» **What the exercise asks**: Using the records below, please work out how many lines contain "апреля"; answer with the number alone.

(Collected data)

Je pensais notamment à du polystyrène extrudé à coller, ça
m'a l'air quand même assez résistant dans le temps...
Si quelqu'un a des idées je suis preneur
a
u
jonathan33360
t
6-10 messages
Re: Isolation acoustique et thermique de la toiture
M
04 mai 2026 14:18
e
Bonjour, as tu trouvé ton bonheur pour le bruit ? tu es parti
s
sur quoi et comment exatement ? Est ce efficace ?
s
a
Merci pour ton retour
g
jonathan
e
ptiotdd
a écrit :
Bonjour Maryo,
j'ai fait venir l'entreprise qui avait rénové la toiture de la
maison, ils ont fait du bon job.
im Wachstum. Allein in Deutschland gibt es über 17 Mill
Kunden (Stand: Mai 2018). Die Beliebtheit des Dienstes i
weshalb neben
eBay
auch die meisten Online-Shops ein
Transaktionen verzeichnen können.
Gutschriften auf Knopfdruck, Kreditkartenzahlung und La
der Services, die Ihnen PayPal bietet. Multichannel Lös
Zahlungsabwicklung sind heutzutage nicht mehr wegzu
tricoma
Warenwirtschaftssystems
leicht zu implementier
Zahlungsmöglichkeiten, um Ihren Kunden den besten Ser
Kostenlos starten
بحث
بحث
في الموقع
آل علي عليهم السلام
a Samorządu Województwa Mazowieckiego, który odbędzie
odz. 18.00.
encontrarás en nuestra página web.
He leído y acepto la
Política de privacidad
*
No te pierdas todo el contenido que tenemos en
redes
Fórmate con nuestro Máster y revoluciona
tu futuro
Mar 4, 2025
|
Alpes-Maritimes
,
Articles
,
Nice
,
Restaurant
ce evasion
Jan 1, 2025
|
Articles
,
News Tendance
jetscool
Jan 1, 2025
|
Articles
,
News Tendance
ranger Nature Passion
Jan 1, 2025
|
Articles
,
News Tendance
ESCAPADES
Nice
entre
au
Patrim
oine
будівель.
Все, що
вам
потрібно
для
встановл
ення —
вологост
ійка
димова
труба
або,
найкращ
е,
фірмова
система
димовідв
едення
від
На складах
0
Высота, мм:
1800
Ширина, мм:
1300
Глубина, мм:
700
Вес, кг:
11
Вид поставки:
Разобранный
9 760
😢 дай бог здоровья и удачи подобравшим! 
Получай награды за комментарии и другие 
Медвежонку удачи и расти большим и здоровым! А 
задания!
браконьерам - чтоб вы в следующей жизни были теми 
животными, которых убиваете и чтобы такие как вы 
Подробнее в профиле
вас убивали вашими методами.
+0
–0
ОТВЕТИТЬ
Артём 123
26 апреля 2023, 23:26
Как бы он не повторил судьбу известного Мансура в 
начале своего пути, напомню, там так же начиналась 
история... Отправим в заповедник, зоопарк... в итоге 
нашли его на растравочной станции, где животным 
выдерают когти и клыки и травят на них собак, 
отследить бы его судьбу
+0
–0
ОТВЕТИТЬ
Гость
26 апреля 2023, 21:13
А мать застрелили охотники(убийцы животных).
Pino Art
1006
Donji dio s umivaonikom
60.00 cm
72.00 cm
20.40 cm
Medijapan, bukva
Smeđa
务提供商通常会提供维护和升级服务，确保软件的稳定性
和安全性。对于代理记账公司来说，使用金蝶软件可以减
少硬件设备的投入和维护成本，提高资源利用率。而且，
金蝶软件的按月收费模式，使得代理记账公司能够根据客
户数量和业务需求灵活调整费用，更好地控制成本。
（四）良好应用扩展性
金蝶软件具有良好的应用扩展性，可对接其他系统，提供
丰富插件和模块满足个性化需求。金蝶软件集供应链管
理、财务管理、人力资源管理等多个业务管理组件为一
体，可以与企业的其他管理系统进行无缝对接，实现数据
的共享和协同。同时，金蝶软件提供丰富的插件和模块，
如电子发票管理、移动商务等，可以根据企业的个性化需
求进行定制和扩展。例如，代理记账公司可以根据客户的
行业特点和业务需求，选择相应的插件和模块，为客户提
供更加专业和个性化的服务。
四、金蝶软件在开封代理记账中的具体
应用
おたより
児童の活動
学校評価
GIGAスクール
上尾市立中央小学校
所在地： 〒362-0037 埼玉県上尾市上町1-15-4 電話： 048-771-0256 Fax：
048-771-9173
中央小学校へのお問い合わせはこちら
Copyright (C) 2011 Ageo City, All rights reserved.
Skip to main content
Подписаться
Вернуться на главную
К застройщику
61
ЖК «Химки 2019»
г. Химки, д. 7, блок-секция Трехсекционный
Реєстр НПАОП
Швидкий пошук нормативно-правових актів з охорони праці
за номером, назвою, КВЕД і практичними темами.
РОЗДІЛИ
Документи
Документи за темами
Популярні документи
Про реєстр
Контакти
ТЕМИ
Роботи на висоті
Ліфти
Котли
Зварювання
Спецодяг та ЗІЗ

» **Your solution**: 2